Ingushetia: High Commissioner meets President Zyazikov

20 January 2004

High Commissioner Ruud Lubbers met yesterday with President Murat Zyazikov of the Republic of Ingushetia, Russian Federation. President Zyazikov was accompanied by Mr. Stefan Vassilev, the UN Resident Coordinator and acting Humanitarian Coordinator in Moscow on a visit to Humanitarian Agencies based in Geneva.

The discussion focused on the issue of the remaining 66,800 displaced people from Chechnya benefiting from safe haven in the neighbouring Republic of Ingushetia. The High Commissioner expressed concern over a recent announcement by Russian officials that the three remaining tented camps in Ingushetia, where several thousand IDPs are still sheltered, will be closed prior to presidential elections in the Russian Federation in March. If this happens without a realistic provision of any alternative shelter, then the principle of safe haven would be seriously jeopardized. Mr. Lubbers was reassured by President Zyazikov, who said he was personally committed to respecting the principle of voluntary return. The High Commissioner reiterated his wish to promote a positive engagement of the international humanitarian community through a two-pronged approach in which safe haven would be guaranteed in Ingushetia for those not wishing to return, while those returning to Chechnya of their own free choice would be supported by greater involvement and presence in Chechnya by humanitarian agencies.

The High Commissioner also raised the issue of the abduction of Arjan Erkel of Médecins Sans Frontières in Dagestan. He stated that the abduction overshadows the image of the North Caucasus region to which Ingushetia belongs and requested any possible intervention from the Ingush President.

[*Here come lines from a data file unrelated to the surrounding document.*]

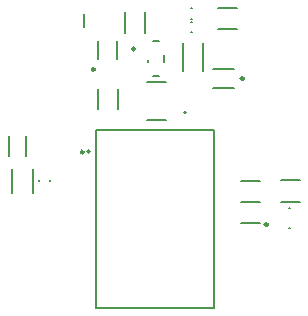
<source format=gto>
G04*
G04 #@! TF.GenerationSoftware,Altium Limited,Altium Designer,20.2.6 (244)*
G04*
G04 Layer_Color=65535*
%FSLAX25Y25*%
%MOIN*%
G70*
G04*
G04 #@! TF.SameCoordinates,8D702C91-D224-4EEC-953A-651AC819B964*
G04*
G04*
G04 #@! TF.FilePolarity,Positive*
G04*
G01*
G75*
%ADD10C,0.00984*%
%ADD11C,0.00787*%
%ADD12C,0.00500*%
D10*
X-19375Y81013D02*
G03*
X-19375Y81013I-492J0D01*
G01*
X30291Y77950D02*
G03*
X30291Y77950I-492J0D01*
G01*
X38315Y29285D02*
G03*
X38315Y29285I-492J0D01*
G01*
X-23061Y53410D02*
G03*
X-23061Y53410I-492J0D01*
G01*
X-5988Y87798D02*
G03*
X-5988Y87798I-492J0D01*
G01*
D11*
X-21102Y53558D02*
G03*
X-21102Y53558I-394J0D01*
G01*
X11037Y66630D02*
G03*
X11037Y66630I-394J0D01*
G01*
X12732Y93385D02*
X12929D01*
X12732Y96928D02*
X12929D01*
X12732Y97778D02*
X12929D01*
X12732Y101322D02*
X12929D01*
X-37872Y43852D02*
Y44049D01*
X-34328Y43852D02*
Y44049D01*
X-12150Y84379D02*
Y90521D01*
X-18450Y84379D02*
Y90521D01*
X-23089Y95138D02*
Y99567D01*
X-11754Y67704D02*
Y74397D01*
X-18446Y67704D02*
Y74397D01*
X29351Y43893D02*
X35650D01*
X29351Y36807D02*
X35650D01*
X10030Y80402D02*
Y89898D01*
X16770Y80402D02*
Y89898D01*
X21651Y94307D02*
X27950D01*
X21651Y101393D02*
X27950D01*
X20154Y74800D02*
X26847D01*
X20154Y81100D02*
X26847D01*
X42551Y36907D02*
X48850D01*
X42551Y43993D02*
X48850D01*
X45402Y28104D02*
X45599D01*
X45402Y34797D02*
X45599D01*
X29351Y29707D02*
X35650D01*
X29351Y36793D02*
X35650D01*
X-40154Y39889D02*
Y47811D01*
X-46846Y39889D02*
Y47811D01*
X-48153Y52104D02*
Y58797D01*
X-42247Y52104D02*
Y58797D01*
X-9258Y93184D02*
Y100074D01*
X-2554Y93205D02*
Y100095D01*
X-83Y90456D02*
X2083D01*
X3756Y83467D02*
Y85633D01*
X-83Y78645D02*
X2083D01*
X-1756Y83467D02*
Y84058D01*
D12*
X20502Y1536D02*
Y60698D01*
X-18974D02*
X20502D01*
X-18974Y1536D02*
X20502D01*
X-18974D02*
Y60698D01*
X-2065Y64051D02*
X4234D01*
X-2065Y76649D02*
X4234D01*
M02*

</source>
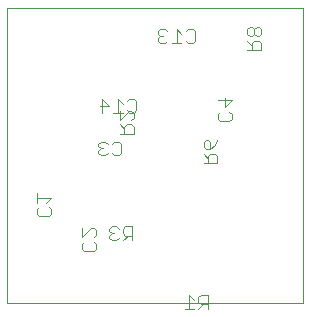
<source format=gbo>
G75*
G70*
%OFA0B0*%
%FSLAX24Y24*%
%IPPOS*%
%LPD*%
%AMOC8*
5,1,8,0,0,1.08239X$1,22.5*
%
%ADD10C,0.0000*%
%ADD11C,0.0040*%
D10*
X000363Y000479D02*
X000363Y010322D01*
X010205Y010322D01*
X010205Y000479D01*
X000363Y000479D01*
D11*
X002851Y002294D02*
X002851Y002448D01*
X002928Y002525D01*
X002851Y002678D02*
X003158Y002985D01*
X003235Y002985D01*
X003312Y002908D01*
X003312Y002755D01*
X003235Y002678D01*
X003235Y002525D02*
X003312Y002448D01*
X003312Y002294D01*
X003235Y002218D01*
X002928Y002218D01*
X002851Y002294D01*
X002851Y002678D02*
X002851Y002985D01*
X003762Y002958D02*
X003762Y002881D01*
X003839Y002804D01*
X003762Y002728D01*
X003762Y002651D01*
X003839Y002574D01*
X003993Y002574D01*
X004069Y002651D01*
X004223Y002574D02*
X004376Y002728D01*
X004300Y002728D02*
X004223Y002804D01*
X004223Y002958D01*
X004300Y003034D01*
X004530Y003034D01*
X004530Y002574D01*
X004530Y002728D02*
X004300Y002728D01*
X004069Y002958D02*
X003993Y003034D01*
X003839Y003034D01*
X003762Y002958D01*
X003839Y002804D02*
X003916Y002804D01*
X001812Y003449D02*
X001735Y003372D01*
X001428Y003372D01*
X001351Y003449D01*
X001351Y003602D01*
X001428Y003679D01*
X001351Y003832D02*
X001351Y004139D01*
X001351Y003986D02*
X001812Y003986D01*
X001658Y003832D01*
X001735Y003679D02*
X001812Y003602D01*
X001812Y003449D01*
X003473Y005405D02*
X003626Y005405D01*
X003703Y005482D01*
X003856Y005482D02*
X003933Y005405D01*
X004086Y005405D01*
X004163Y005482D01*
X004163Y005788D01*
X004086Y005865D01*
X003933Y005865D01*
X003856Y005788D01*
X003703Y005788D02*
X003626Y005865D01*
X003473Y005865D01*
X003396Y005788D01*
X003396Y005712D01*
X003473Y005635D01*
X003396Y005558D01*
X003396Y005482D01*
X003473Y005405D01*
X003473Y005635D02*
X003549Y005635D01*
X004107Y006128D02*
X004568Y006128D01*
X004568Y006358D01*
X004491Y006435D01*
X004337Y006435D01*
X004261Y006358D01*
X004261Y006128D01*
X004261Y006281D02*
X004107Y006435D01*
X004107Y006588D02*
X004414Y006895D01*
X004491Y006895D01*
X004568Y006818D01*
X004568Y006665D01*
X004491Y006588D01*
X004433Y006822D02*
X004356Y006899D01*
X004433Y006822D02*
X004586Y006822D01*
X004663Y006899D01*
X004663Y007206D01*
X004586Y007282D01*
X004433Y007282D01*
X004356Y007206D01*
X004202Y007129D02*
X004049Y007282D01*
X004049Y006822D01*
X004107Y006895D02*
X004107Y006588D01*
X004202Y006822D02*
X003896Y006822D01*
X003742Y007052D02*
X003435Y007052D01*
X003512Y006822D02*
X003512Y007282D01*
X003742Y007052D01*
X005465Y009149D02*
X005619Y009149D01*
X005696Y009226D01*
X005542Y009379D02*
X005465Y009379D01*
X005389Y009302D01*
X005389Y009226D01*
X005465Y009149D01*
X005465Y009379D02*
X005389Y009456D01*
X005389Y009533D01*
X005465Y009609D01*
X005619Y009609D01*
X005696Y009533D01*
X006002Y009609D02*
X006002Y009149D01*
X005849Y009149D02*
X006156Y009149D01*
X006309Y009226D02*
X006386Y009149D01*
X006540Y009149D01*
X006616Y009226D01*
X006616Y009533D01*
X006540Y009609D01*
X006386Y009609D01*
X006309Y009533D01*
X006156Y009456D02*
X006002Y009609D01*
X008363Y009601D02*
X008363Y009448D01*
X008440Y009371D01*
X008516Y009371D01*
X008593Y009448D01*
X008593Y009601D01*
X008516Y009678D01*
X008440Y009678D01*
X008363Y009601D01*
X008593Y009601D02*
X008670Y009678D01*
X008747Y009678D01*
X008823Y009601D01*
X008823Y009448D01*
X008747Y009371D01*
X008670Y009371D01*
X008593Y009448D01*
X008593Y009218D02*
X008516Y009141D01*
X008516Y008911D01*
X008363Y008911D02*
X008823Y008911D01*
X008823Y009141D01*
X008747Y009218D01*
X008593Y009218D01*
X008516Y009064D02*
X008363Y009218D01*
X007609Y007316D02*
X007609Y007009D01*
X007839Y007239D01*
X007379Y007239D01*
X007455Y006855D02*
X007379Y006779D01*
X007379Y006625D01*
X007455Y006548D01*
X007762Y006548D01*
X007839Y006625D01*
X007839Y006779D01*
X007762Y006855D01*
X007363Y005911D02*
X007286Y005757D01*
X007133Y005604D01*
X007133Y005834D01*
X007056Y005911D01*
X006979Y005911D01*
X006902Y005834D01*
X006902Y005681D01*
X006979Y005604D01*
X007133Y005604D01*
X007133Y005450D02*
X007056Y005374D01*
X007056Y005143D01*
X006902Y005143D02*
X007363Y005143D01*
X007363Y005374D01*
X007286Y005450D01*
X007133Y005450D01*
X007056Y005297D02*
X006902Y005450D01*
X006807Y000747D02*
X006730Y000670D01*
X006730Y000517D01*
X006807Y000440D01*
X007037Y000440D01*
X007037Y000287D02*
X007037Y000747D01*
X006807Y000747D01*
X006577Y000594D02*
X006423Y000747D01*
X006423Y000287D01*
X006270Y000287D02*
X006577Y000287D01*
X006730Y000287D02*
X006884Y000440D01*
M02*

</source>
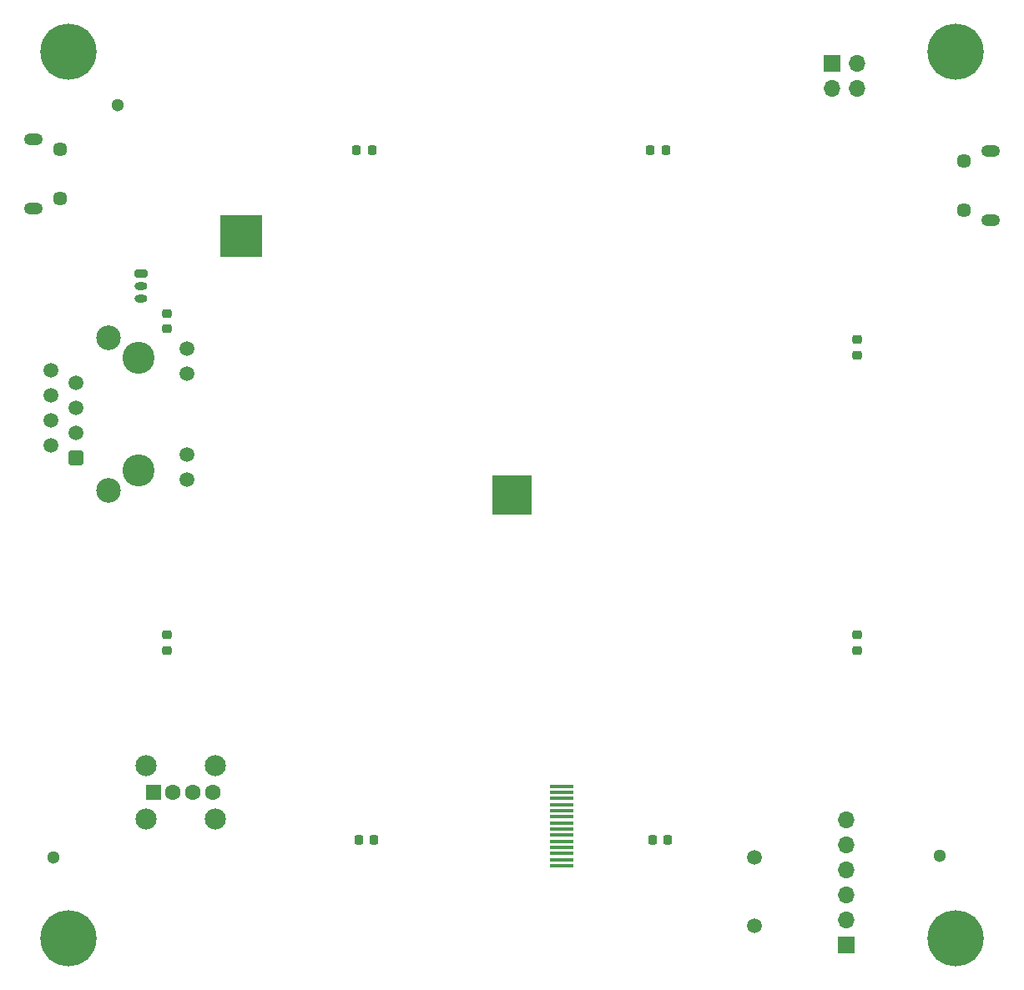
<source format=gbr>
%TF.GenerationSoftware,KiCad,Pcbnew,(6.0.8)*%
%TF.CreationDate,2023-03-24T20:25:16-04:00*%
%TF.ProjectId,lb_mp1,6c625f6d-7031-42e6-9b69-6361645f7063,rev?*%
%TF.SameCoordinates,Original*%
%TF.FileFunction,Soldermask,Bot*%
%TF.FilePolarity,Negative*%
%FSLAX46Y46*%
G04 Gerber Fmt 4.6, Leading zero omitted, Abs format (unit mm)*
G04 Created by KiCad (PCBNEW (6.0.8)) date 2023-03-24 20:25:16*
%MOMM*%
%LPD*%
G01*
G04 APERTURE LIST*
G04 Aperture macros list*
%AMRoundRect*
0 Rectangle with rounded corners*
0 $1 Rounding radius*
0 $2 $3 $4 $5 $6 $7 $8 $9 X,Y pos of 4 corners*
0 Add a 4 corners polygon primitive as box body*
4,1,4,$2,$3,$4,$5,$6,$7,$8,$9,$2,$3,0*
0 Add four circle primitives for the rounded corners*
1,1,$1+$1,$2,$3*
1,1,$1+$1,$4,$5*
1,1,$1+$1,$6,$7*
1,1,$1+$1,$8,$9*
0 Add four rect primitives between the rounded corners*
20,1,$1+$1,$2,$3,$4,$5,0*
20,1,$1+$1,$4,$5,$6,$7,0*
20,1,$1+$1,$6,$7,$8,$9,0*
20,1,$1+$1,$8,$9,$2,$3,0*%
G04 Aperture macros list end*
%ADD10C,1.300000*%
%ADD11RoundRect,0.200000X-0.450000X0.200000X-0.450000X-0.200000X0.450000X-0.200000X0.450000X0.200000X0*%
%ADD12O,1.300000X0.800000*%
%ADD13C,1.500000*%
%ADD14R,1.600000X1.600000*%
%ADD15C,1.600000*%
%ADD16C,2.150000*%
%ADD17C,5.700000*%
%ADD18O,1.700000X1.700000*%
%ADD19R,1.700000X1.700000*%
%ADD20C,1.450000*%
%ADD21O,1.900000X1.200000*%
%ADD22C,3.250000*%
%ADD23RoundRect,0.250500X0.499500X-0.499500X0.499500X0.499500X-0.499500X0.499500X-0.499500X-0.499500X0*%
%ADD24C,2.500000*%
%ADD25C,0.711200*%
%ADD26RoundRect,0.218750X0.256250X-0.218750X0.256250X0.218750X-0.256250X0.218750X-0.256250X-0.218750X0*%
%ADD27RoundRect,0.218750X0.218750X0.256250X-0.218750X0.256250X-0.218750X-0.256250X0.218750X-0.256250X0*%
%ADD28RoundRect,0.218750X-0.218750X-0.256250X0.218750X-0.256250X0.218750X0.256250X-0.218750X0.256250X0*%
%ADD29R,2.400000X0.320000*%
%ADD30RoundRect,0.218750X-0.256250X0.218750X-0.256250X-0.218750X0.256250X-0.218750X0.256250X0.218750X0*%
G04 APERTURE END LIST*
%TO.C,U2*%
G36*
X124040000Y-72490000D02*
G01*
X119840000Y-72490000D01*
X119840000Y-68290000D01*
X124040000Y-68290000D01*
X124040000Y-72490000D01*
G37*
%TO.C,U8*%
G36*
X151440000Y-98660000D02*
G01*
X147440000Y-98660000D01*
X147440000Y-94660000D01*
X151440000Y-94660000D01*
X151440000Y-98660000D01*
G37*
%TD*%
D10*
%TO.C,*%
X192790000Y-133240000D03*
%TD*%
%TO.C,*%
X102860000Y-133400000D03*
%TD*%
%TO.C,REF\u002A\u002A*%
X109400000Y-57100000D03*
%TD*%
D11*
%TO.C,J3*%
X111790000Y-74210000D03*
D12*
X111790000Y-75460000D03*
X111790000Y-76710000D03*
%TD*%
D13*
%TO.C,J9*%
X174000000Y-140415000D03*
X174000000Y-133415000D03*
%TD*%
D14*
%TO.C,J8*%
X113030000Y-126860000D03*
D15*
X115030000Y-126860000D03*
X117030000Y-126860000D03*
X119030000Y-126860000D03*
D16*
X119300000Y-124140000D03*
X119300000Y-129580000D03*
X112300000Y-124140000D03*
X112300000Y-129580000D03*
%TD*%
D17*
%TO.C,H1*%
X104440000Y-51660000D03*
%TD*%
%TO.C,H4*%
X194440000Y-141660000D03*
%TD*%
%TO.C,H3*%
X104440000Y-141660000D03*
%TD*%
D18*
%TO.C,J10*%
X183300000Y-129650000D03*
X183300000Y-132190000D03*
X183300000Y-134730000D03*
X183300000Y-137270000D03*
X183300000Y-139810000D03*
D19*
X183300000Y-142350000D03*
%TD*%
D20*
%TO.C,J4*%
X103602500Y-66560000D03*
D21*
X100902500Y-67560000D03*
D20*
X103602500Y-61560000D03*
D21*
X100902500Y-60560000D03*
%TD*%
D22*
%TO.C,J7*%
X111527500Y-94175000D03*
X111527500Y-82745000D03*
D23*
X105167500Y-92900000D03*
D13*
X102627500Y-91640000D03*
X105167500Y-90360000D03*
X102627500Y-89100000D03*
X105167500Y-87820000D03*
X102627500Y-86560000D03*
X105167500Y-85280000D03*
X102627500Y-84020000D03*
X116427500Y-95085000D03*
X116427500Y-92545000D03*
X116427500Y-84375000D03*
X116427500Y-81835000D03*
D24*
X108477500Y-96205000D03*
X108477500Y-80715000D03*
%TD*%
D21*
%TO.C,J5*%
X197977500Y-61760000D03*
D20*
X195277500Y-62760000D03*
D21*
X197977500Y-68760000D03*
D20*
X195277500Y-67760000D03*
%TD*%
D25*
%TO.C,U2*%
X123140000Y-71590000D03*
X121940000Y-71590000D03*
X120740000Y-71590000D03*
X123140000Y-70390000D03*
X121940000Y-70390000D03*
X120740000Y-70390000D03*
X123140000Y-69190000D03*
X121940000Y-69190000D03*
X120740000Y-69190000D03*
%TD*%
D17*
%TO.C,H2*%
X194440000Y-51660000D03*
%TD*%
D19*
%TO.C,J2*%
X181859000Y-52827000D03*
D18*
X184399000Y-52827000D03*
X181859000Y-55367000D03*
X184399000Y-55367000D03*
%TD*%
D25*
%TO.C,U8*%
X150440000Y-97660000D03*
X149440000Y-97660000D03*
X148440000Y-97660000D03*
X150440000Y-96660000D03*
X149440000Y-96660000D03*
X148440000Y-96660000D03*
X150440000Y-95660000D03*
X149440000Y-95660000D03*
X148440000Y-95660000D03*
%TD*%
D26*
%TO.C,D27*%
X114440000Y-79787500D03*
X114440000Y-78212500D03*
%TD*%
D27*
%TO.C,D30*%
X165227500Y-131660000D03*
X163652500Y-131660000D03*
%TD*%
D28*
%TO.C,D25*%
X133652500Y-61660000D03*
X135227500Y-61660000D03*
%TD*%
D29*
%TO.C,U14*%
X154422500Y-134275000D03*
X154422500Y-133655000D03*
X154422500Y-133035000D03*
X154422500Y-132415000D03*
X154422500Y-131795000D03*
X154422500Y-131175000D03*
X154422500Y-130555000D03*
X154422500Y-129935000D03*
X154422500Y-129315000D03*
X154422500Y-128695000D03*
X154422500Y-128075000D03*
X154422500Y-127455000D03*
X154422500Y-126835000D03*
X154422500Y-126215000D03*
%TD*%
D28*
%TO.C,D24*%
X163440000Y-61660000D03*
X165015000Y-61660000D03*
%TD*%
D30*
%TO.C,D26*%
X184440000Y-80872500D03*
X184440000Y-82447500D03*
%TD*%
%TO.C,D28*%
X184440000Y-110872500D03*
X184440000Y-112447500D03*
%TD*%
D27*
%TO.C,D31*%
X135440000Y-131660000D03*
X133865000Y-131660000D03*
%TD*%
D26*
%TO.C,D29*%
X114440000Y-112447500D03*
X114440000Y-110872500D03*
%TD*%
M02*

</source>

As of 14 January 2004, a total of 66,792 internally displaced persons from Chechnya were registered for assistance in Ingushetia in the database of UNHCR's implementing partner, the Danish Refugee Council (DRC). Of this total, 7,069 people were registered in three tented camps, another 23,682 persons in temporary settlements and 36,041 persons in private accommodation.

On the issue of possible camp closures, UNHCR remains in close contact with the federal, Ingushetia and Chechnya authorities as well as NGOs and the displaced persons themselves. The authorities at all levels continue to assure us that all returns will be voluntary, and UNHCR protection staff continue to verify this on the ground. Since 1 January, some 345 IDPs have returned to Chechnya with the assistance of the Chechen Forced Migrants Committee.

Field staff report increased activity by the authorities in the camps, including representatives of the Chechnya administration. The major new element is their active soliciting of applications for compensation for destroyed housing and lost property in Chechnya. Planned at approximately US $10,000 per family, such compensation - if actually paid - would constitute a major incentive for return. Nevertheless, the authorities at all levels acknowledge that a number of IDPs will choose to remain in Ingushetia or elsewhere. While IDPs continue to cite insecurity in Chechnya as their primary reservation to return, the lack of shelter there is also a major constraint. Additional temporary accommodation centres (TACs) being prepared by the authorities in Chechnya will house only some 97 families. We are also concerned over a lack of adequate alternative shelter in Ingushetia should the tented camps be hastily closed. Some 415 rooms have been or are in the process of rehabilitation by NGOs in Ingushetia, of which IDPs have recently occupied 114. Obtaining the necessary permits from the Ingushetia authorities is difficult, however, so progress is slow. While UNHCR and DRC are verifying the actual number of families remaining in the tented camps, there is clearly not enough alternative shelter to accommodate them elsewhere on short notice.